A number of midrashic sources (Soferim 21:9; Pirkei Rabbi Eliezer 38) preserve a fascinating tradition about Asenath, Joseph’s ostensibly Egyptian bride. They assert that she had been adopted and raised by Potiphera, though actually she had been born to Dinah, daughter of Jacob. Joseph married not merely the daughter of an Egyptian priest, but a granddaughter of Jacob, a party to the chosen, covenantal line. Furthermore, it should be noted, marriage to one’s own niece (especially a sororal niece) is treated in rabbinic literature as a particularly desirable and reliably loving match (Yevamot 62b-63a).

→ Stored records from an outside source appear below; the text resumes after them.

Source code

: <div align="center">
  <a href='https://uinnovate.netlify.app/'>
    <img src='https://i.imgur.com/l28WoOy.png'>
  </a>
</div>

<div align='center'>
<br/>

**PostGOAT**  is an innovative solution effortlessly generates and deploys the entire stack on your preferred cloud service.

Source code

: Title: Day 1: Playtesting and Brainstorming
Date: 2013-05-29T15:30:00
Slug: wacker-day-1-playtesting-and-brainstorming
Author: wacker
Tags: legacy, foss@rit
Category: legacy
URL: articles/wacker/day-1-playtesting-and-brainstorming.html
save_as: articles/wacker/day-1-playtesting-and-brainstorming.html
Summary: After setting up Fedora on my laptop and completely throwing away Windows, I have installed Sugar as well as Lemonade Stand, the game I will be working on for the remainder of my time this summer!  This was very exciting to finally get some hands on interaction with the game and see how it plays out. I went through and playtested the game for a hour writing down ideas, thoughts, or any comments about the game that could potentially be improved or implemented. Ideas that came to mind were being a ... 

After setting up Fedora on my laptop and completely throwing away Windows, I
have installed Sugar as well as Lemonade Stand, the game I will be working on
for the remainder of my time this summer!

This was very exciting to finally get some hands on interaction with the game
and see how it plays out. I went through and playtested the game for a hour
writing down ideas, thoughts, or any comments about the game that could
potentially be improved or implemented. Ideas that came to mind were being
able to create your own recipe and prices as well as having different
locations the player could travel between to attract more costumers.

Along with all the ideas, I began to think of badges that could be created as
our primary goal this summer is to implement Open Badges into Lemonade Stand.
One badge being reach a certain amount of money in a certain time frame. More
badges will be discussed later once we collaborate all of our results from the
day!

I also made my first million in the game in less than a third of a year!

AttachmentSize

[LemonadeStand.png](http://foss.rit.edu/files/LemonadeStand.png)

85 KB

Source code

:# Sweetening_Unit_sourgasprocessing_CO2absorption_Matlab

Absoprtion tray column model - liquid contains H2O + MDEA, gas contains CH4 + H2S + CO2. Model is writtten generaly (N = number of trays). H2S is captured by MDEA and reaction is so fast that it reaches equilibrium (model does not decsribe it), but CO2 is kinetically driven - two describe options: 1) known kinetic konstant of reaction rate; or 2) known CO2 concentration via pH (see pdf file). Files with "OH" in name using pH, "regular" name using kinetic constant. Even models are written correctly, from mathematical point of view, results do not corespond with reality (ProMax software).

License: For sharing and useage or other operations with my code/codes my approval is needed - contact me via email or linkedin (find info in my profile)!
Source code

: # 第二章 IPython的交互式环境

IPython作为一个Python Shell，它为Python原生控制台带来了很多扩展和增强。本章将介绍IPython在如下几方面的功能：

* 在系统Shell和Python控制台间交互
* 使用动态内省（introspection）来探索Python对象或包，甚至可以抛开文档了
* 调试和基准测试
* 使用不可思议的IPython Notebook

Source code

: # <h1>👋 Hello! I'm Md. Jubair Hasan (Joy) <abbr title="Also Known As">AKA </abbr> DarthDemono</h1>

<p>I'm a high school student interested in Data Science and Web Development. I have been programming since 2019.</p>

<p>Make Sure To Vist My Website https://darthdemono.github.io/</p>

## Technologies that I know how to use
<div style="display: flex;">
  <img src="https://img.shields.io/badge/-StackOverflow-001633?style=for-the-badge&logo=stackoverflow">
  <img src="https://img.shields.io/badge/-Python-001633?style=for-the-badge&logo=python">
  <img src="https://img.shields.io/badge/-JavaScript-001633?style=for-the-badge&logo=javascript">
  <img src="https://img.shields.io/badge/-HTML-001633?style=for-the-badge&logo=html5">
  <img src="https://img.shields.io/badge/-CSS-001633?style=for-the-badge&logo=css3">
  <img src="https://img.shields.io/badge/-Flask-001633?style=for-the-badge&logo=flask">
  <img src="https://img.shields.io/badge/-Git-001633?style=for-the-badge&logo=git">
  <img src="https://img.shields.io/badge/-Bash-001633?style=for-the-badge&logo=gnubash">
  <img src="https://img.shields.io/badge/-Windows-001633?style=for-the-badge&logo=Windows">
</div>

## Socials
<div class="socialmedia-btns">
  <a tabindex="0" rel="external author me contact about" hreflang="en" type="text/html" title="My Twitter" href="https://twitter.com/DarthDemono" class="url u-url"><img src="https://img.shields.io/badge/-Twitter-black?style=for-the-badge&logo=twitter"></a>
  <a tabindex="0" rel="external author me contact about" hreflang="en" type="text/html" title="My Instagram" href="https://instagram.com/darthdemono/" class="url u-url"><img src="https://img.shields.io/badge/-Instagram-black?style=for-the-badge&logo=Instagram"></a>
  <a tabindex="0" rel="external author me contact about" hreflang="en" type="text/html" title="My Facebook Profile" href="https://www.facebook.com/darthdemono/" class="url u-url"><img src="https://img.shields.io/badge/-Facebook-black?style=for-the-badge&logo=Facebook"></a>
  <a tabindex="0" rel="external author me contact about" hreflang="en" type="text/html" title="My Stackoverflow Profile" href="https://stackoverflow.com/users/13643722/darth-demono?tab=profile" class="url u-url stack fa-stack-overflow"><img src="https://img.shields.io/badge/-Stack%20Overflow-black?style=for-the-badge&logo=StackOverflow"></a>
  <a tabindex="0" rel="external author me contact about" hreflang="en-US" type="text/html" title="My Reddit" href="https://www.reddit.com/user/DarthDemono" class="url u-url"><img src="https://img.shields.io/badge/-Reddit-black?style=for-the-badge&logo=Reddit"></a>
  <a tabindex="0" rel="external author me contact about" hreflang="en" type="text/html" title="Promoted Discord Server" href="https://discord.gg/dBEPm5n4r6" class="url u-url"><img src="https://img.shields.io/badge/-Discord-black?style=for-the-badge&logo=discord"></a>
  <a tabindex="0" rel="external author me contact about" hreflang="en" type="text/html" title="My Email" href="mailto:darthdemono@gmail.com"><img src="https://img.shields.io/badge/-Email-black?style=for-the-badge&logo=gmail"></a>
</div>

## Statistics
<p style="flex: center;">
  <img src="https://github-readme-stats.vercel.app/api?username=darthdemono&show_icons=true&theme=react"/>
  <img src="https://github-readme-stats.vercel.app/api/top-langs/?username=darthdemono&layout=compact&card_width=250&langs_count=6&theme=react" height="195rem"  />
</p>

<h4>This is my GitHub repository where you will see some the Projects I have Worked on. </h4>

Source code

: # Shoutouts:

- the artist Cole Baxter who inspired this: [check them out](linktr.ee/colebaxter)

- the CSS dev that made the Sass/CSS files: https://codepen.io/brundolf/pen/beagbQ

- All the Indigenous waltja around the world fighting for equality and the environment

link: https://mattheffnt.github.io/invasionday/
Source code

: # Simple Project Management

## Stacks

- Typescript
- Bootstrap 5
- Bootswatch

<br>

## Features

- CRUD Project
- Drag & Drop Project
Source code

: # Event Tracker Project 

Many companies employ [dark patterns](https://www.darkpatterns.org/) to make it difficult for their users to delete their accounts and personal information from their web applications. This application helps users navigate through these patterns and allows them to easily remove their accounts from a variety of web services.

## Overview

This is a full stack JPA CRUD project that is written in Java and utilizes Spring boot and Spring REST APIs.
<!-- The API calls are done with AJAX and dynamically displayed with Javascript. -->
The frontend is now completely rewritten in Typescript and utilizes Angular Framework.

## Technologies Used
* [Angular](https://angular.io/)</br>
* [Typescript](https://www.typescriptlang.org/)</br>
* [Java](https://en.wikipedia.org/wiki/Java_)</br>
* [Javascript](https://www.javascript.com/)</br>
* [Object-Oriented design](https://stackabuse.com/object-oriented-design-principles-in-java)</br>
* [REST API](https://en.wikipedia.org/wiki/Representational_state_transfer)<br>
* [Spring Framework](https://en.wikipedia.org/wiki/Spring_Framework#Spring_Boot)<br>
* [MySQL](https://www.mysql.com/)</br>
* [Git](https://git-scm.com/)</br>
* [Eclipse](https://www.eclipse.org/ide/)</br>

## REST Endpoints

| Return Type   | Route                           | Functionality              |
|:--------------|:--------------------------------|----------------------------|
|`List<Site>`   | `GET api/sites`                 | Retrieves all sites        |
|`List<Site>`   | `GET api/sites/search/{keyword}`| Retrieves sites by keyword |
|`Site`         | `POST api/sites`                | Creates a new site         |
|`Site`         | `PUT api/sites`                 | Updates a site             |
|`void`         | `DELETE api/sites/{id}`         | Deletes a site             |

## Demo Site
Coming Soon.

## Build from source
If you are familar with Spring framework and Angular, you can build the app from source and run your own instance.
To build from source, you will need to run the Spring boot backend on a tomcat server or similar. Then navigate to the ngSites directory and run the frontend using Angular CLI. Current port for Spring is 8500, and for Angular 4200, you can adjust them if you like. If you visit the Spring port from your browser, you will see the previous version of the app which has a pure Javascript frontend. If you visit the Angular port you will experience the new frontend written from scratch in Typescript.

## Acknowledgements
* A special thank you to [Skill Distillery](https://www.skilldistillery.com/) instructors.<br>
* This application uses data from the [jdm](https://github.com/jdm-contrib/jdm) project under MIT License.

How did Joseph find his Israelite bride among all the Egyptian aristocracy?  The midrash explains that Jacob had lovingly presented Asenath with a gift: a gold amulet bearing the Tetragrammaton — the ineffable, holy, four-letter Name of God — which she wore around her neck without fail. When Pharaoh offered the newly ascendant Joseph his choice of Egyptian brides, Joseph saw God’s name inscribed on Asenath’s necklace and understood that Providence had sent her to her aristocratic, adoptive family “for just such an occasion” (compare Esther 4:15).

Thanks to Jacob’s prescient and sensitive gift, a grateful Joseph realized that his marriage to Asenath was God’s will.  Asenath went on to become the mother of Ephraim and Manasseh, and is thus to be counted together with Rachel, Leah, Bilhah, and Zilpah as among the progenitresses of the 12 tribes.

This coming Tuesday, December 31, will be celebrated by many as New Year’s Eve. This year, however, Jewish tradition beckons us to mark that day, Rosh Chodesh Tevet, as Chag Ha-Banot, a sacred opportunity to reflect on the profound blessing that all the daughters in our lives represent. In the spirit of the midrash, our celebration of Chag Ha-Banot recalls Jacob’s loving, impactful, and fateful gift to his daughter’s daughter, Asenath.

May Parshat Miketz and Chag Ha-Banot thus remind us that the most precious gift we can bestow on our daughters — as on our sons — is a vivid sense of God’s presence, an intimate connection to God’s Name, and an unassailable faith that they are each an indispensable part of God’s plan.

As we begin 2025, may we strive for precisely that gold standard of spiritual clarity.